EXERCISE:
Out of the data below, copy every line with the string "ишачей".

[Saved entries]
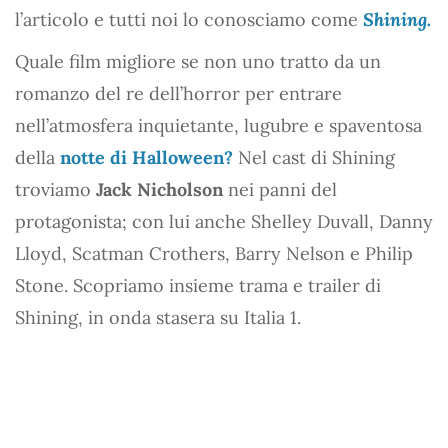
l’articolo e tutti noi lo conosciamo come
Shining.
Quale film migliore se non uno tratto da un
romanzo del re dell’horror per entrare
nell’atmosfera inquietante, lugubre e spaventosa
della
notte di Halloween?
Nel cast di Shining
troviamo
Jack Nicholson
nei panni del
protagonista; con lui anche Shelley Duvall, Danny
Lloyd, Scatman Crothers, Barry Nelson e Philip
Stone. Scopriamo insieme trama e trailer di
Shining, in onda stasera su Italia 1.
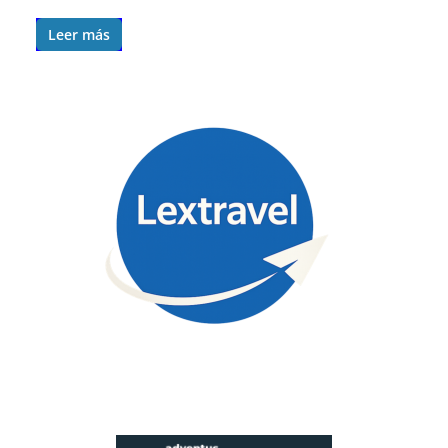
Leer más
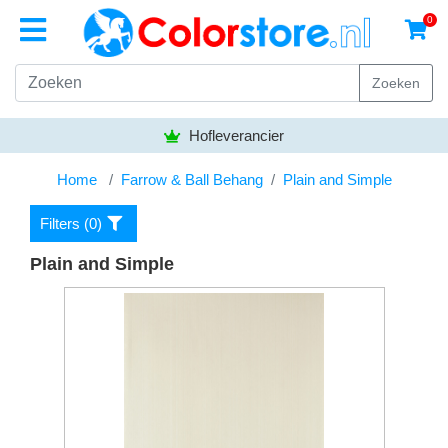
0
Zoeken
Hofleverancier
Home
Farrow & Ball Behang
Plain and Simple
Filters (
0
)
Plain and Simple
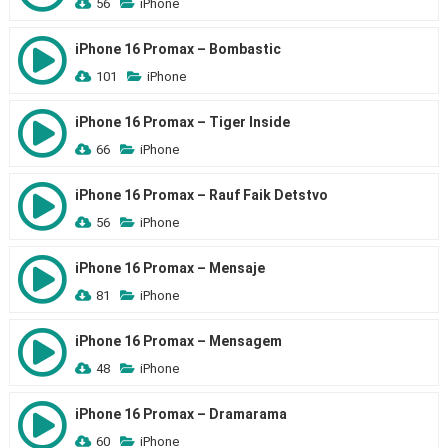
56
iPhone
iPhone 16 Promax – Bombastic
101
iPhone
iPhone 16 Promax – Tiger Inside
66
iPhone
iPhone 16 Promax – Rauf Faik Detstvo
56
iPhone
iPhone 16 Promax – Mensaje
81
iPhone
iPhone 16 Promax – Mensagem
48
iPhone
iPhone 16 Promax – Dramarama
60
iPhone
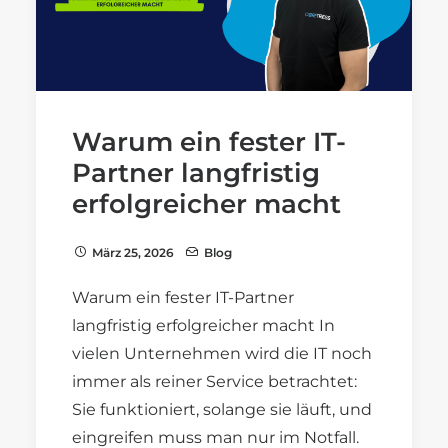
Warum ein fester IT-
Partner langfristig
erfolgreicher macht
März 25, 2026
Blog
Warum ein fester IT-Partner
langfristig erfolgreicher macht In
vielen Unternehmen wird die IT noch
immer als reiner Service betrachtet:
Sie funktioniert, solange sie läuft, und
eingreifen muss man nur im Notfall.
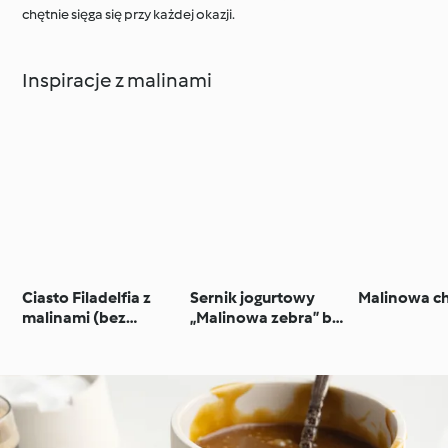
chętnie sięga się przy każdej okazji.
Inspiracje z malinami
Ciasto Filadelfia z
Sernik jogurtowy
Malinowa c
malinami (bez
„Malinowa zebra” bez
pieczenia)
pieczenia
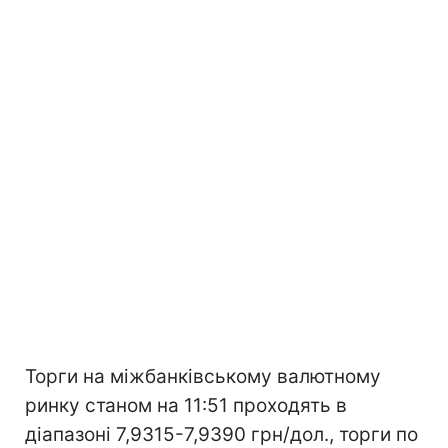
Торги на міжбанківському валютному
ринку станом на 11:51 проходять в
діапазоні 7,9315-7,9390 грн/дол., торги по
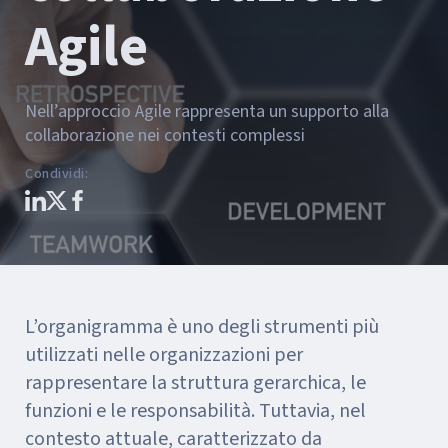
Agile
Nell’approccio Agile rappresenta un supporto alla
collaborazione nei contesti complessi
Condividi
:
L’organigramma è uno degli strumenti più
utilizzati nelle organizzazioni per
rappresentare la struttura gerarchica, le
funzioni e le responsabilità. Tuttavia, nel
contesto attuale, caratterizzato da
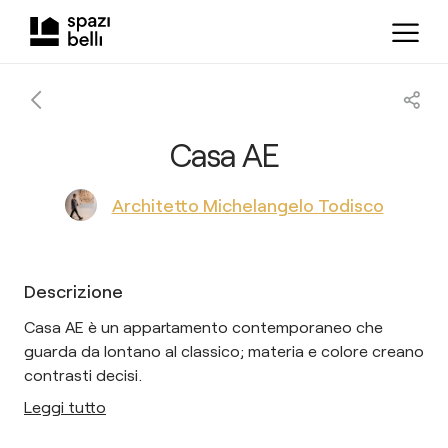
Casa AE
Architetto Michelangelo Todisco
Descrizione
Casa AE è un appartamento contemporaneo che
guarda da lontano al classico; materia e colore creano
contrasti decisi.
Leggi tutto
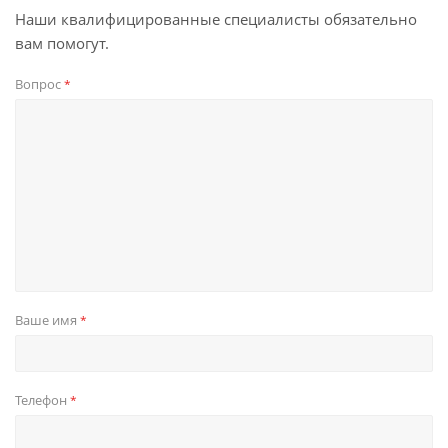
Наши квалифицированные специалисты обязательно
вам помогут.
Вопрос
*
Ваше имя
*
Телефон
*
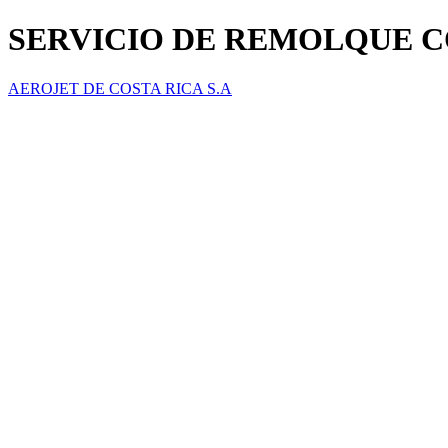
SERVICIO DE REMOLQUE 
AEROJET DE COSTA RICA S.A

...

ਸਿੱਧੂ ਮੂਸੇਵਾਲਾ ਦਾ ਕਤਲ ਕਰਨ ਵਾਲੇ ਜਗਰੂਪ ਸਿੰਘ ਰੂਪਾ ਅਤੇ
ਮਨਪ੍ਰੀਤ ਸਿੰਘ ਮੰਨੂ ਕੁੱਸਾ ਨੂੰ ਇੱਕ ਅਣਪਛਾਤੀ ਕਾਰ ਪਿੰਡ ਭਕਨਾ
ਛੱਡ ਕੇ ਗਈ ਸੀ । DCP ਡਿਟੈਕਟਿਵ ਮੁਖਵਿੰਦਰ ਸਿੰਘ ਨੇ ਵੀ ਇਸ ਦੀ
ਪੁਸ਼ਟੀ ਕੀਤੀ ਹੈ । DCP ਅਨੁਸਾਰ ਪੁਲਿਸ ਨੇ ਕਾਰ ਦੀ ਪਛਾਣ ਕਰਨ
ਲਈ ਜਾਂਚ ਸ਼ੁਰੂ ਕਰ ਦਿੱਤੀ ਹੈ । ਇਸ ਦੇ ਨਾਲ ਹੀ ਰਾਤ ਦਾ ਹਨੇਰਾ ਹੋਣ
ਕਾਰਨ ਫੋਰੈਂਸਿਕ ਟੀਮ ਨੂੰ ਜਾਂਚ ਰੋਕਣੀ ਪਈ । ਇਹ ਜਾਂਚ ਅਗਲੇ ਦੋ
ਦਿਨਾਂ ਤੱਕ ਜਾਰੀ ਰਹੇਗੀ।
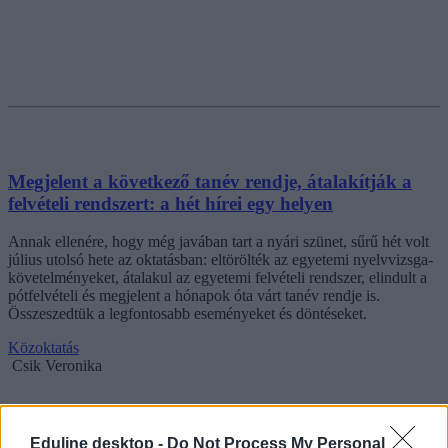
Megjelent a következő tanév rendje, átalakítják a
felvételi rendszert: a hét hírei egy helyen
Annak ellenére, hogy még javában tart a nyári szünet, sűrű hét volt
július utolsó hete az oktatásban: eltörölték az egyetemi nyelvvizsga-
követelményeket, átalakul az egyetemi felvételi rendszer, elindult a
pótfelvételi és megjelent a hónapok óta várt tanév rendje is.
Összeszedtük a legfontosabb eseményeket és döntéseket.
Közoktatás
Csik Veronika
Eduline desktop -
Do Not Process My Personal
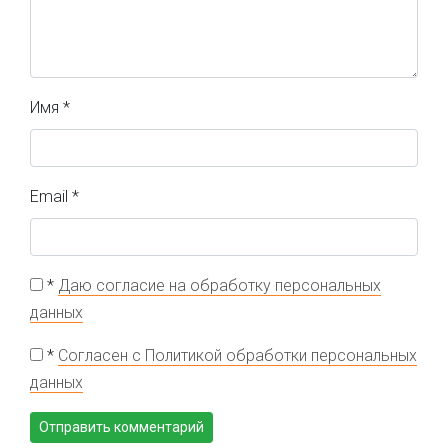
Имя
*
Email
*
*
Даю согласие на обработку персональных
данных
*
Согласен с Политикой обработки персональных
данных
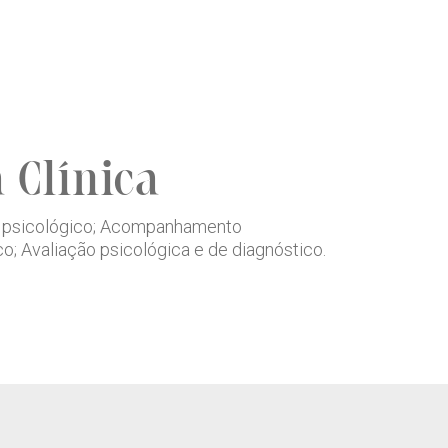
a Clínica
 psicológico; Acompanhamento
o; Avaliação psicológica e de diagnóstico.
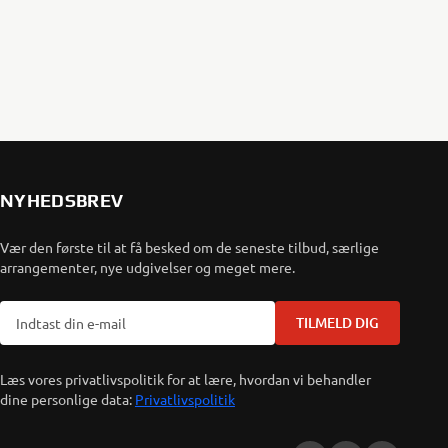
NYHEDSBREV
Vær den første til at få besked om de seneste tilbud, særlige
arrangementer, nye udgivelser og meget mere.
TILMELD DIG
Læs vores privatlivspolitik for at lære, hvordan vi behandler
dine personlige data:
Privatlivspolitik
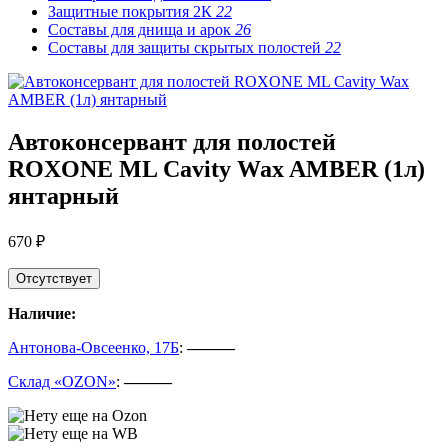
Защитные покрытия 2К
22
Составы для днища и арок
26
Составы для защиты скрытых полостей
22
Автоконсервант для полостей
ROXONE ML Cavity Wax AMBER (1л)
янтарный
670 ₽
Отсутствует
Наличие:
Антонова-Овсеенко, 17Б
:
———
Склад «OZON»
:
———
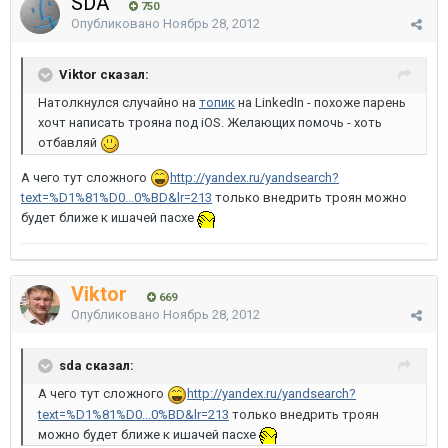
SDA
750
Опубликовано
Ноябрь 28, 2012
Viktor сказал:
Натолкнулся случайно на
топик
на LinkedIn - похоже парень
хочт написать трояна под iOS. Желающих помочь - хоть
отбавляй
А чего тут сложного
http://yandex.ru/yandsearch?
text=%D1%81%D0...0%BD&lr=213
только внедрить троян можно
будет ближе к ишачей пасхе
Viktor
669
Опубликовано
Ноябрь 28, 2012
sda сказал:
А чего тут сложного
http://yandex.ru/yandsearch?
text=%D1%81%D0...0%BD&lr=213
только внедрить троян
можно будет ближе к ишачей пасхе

...

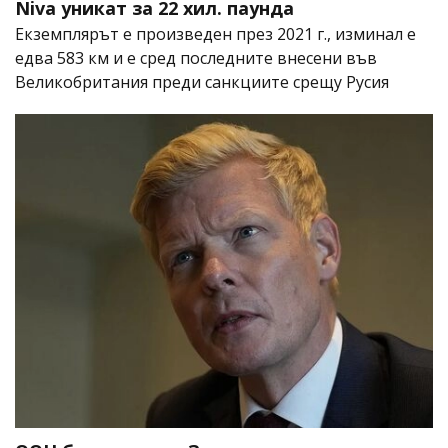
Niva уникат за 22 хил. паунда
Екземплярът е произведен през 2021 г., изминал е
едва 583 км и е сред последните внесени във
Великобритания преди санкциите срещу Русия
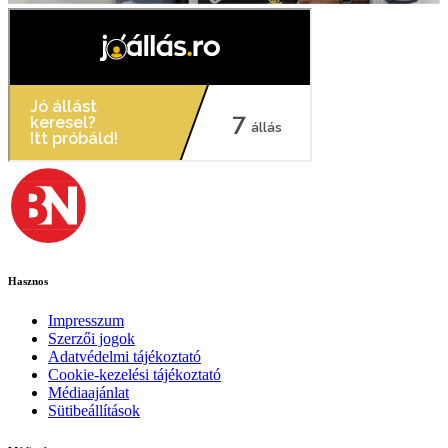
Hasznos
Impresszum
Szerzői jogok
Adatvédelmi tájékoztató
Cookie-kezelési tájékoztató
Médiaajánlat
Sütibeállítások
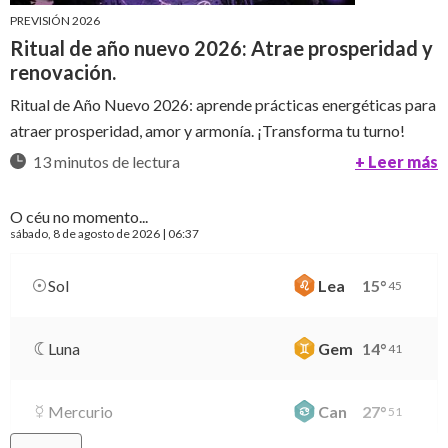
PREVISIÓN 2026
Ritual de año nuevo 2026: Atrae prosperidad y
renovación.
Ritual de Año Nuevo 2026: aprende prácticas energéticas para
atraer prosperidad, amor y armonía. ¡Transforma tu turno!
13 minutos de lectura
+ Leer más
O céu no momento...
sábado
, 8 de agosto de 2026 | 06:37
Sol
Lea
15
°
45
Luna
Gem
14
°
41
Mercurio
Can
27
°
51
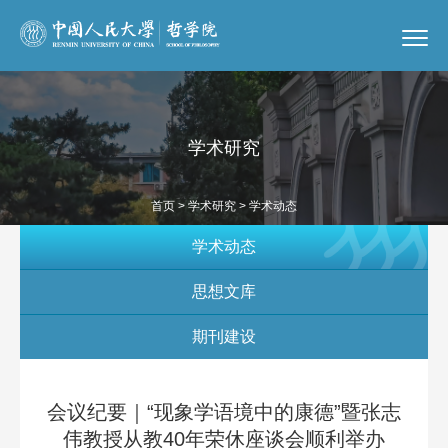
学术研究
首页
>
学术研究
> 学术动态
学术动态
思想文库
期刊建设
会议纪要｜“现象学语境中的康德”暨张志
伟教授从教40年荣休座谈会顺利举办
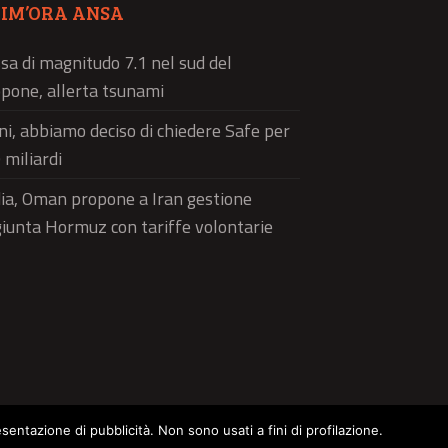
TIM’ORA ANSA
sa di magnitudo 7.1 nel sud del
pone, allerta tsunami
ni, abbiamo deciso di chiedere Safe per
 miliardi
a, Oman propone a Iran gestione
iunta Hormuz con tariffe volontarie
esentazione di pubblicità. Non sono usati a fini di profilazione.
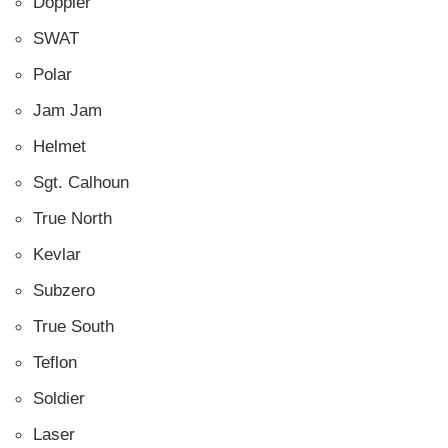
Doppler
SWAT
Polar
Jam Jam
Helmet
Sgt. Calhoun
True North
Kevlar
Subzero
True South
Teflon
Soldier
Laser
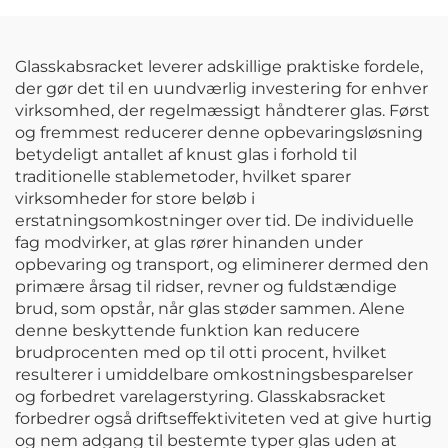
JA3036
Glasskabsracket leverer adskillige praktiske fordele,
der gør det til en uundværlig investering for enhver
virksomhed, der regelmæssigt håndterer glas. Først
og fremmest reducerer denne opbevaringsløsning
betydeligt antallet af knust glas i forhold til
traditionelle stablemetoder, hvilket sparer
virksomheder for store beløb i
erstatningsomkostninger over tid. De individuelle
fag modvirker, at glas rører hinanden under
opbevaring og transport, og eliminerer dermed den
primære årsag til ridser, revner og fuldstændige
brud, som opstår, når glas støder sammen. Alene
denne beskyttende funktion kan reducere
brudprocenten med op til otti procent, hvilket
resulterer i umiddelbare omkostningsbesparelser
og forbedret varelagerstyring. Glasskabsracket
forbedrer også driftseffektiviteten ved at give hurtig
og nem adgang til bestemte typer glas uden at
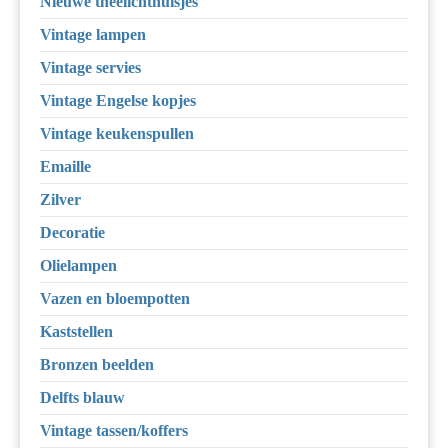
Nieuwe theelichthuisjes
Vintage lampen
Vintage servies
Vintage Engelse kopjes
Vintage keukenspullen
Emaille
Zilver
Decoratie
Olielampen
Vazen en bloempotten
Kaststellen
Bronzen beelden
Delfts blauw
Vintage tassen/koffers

REPLY TO THE EXERCISE:
будет ближе к ишачей пасхе
можно будет ближе к ишачей пасхе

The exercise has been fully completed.